◆ TASK INPUT
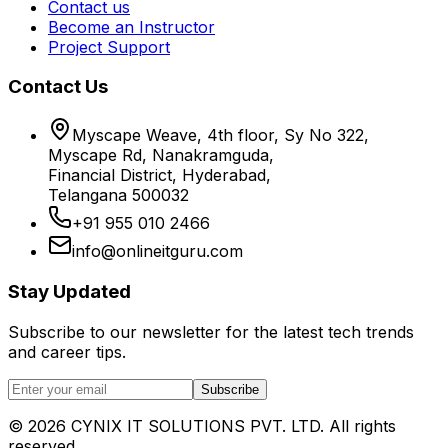
Contact us
Become an Instructor
Project Support
Contact Us
Myscape Weave, 4th floor, Sy No 322,
Myscape Rd, Nanakramguda,
Financial District, Hyderabad,
Telangana 500032
+91 955 010 2466
info@onlineitguru.com
Stay Updated
Subscribe to our newsletter for the latest tech trends
and career tips.
Subscribe
©
2026
CYNIX IT SOLUTIONS PVT. LTD. All rights
reserved.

◆ WHAT IS NEEDED
Pictures stay out. Write out everything else in the material exactly.

◆ TASK RESULT
Contact us
Become an Instructor
Project Support
Contact Us
Myscape Weave, 4th floor, Sy No 322,
Myscape Rd, Nanakramguda,
Financial District, Hyderabad,
Telangana 500032
+91 955 010 2466
info@onlineitguru.com
Stay Updated
Subscribe to our newsletter for the latest tech trends
and career tips.
Subscribe
©
2026
CYNIX IT SOLUTIONS PVT. LTD. All rights
reserved.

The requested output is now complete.